Task details. Starting at the line with "vfov_deg: 106.2", retype each line exactly up to and including the final line of the records below.
(Data begins)
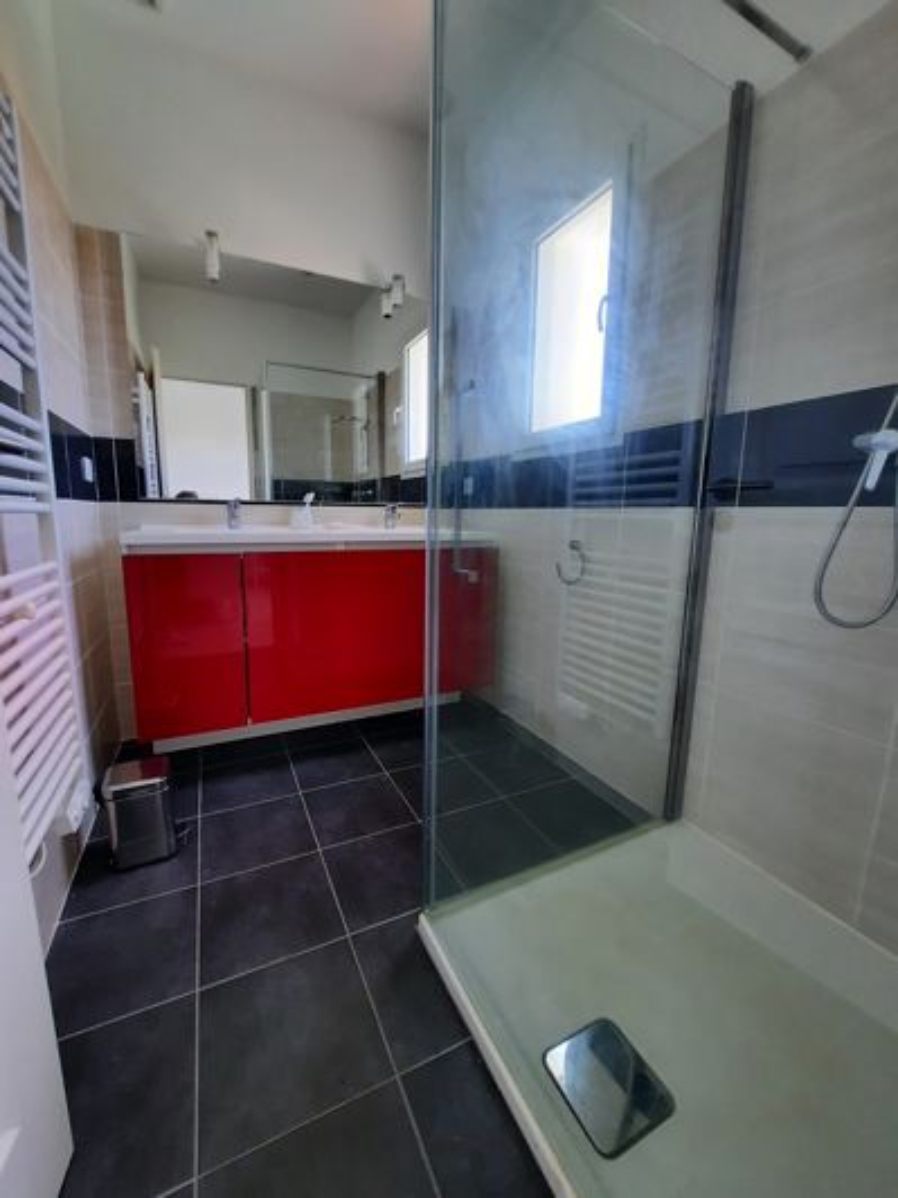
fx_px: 450
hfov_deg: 89.9
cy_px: 599
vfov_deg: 106.2
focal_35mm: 13
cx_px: 449
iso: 100
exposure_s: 1/50
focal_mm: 1.74
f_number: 2.2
(Data ends)
Reply.
vfov_deg: 106.2
focal_35mm: 13
cx_px: 449
iso: 100
exposure_s: 1/50
focal_mm: 1.74
f_number: 2.2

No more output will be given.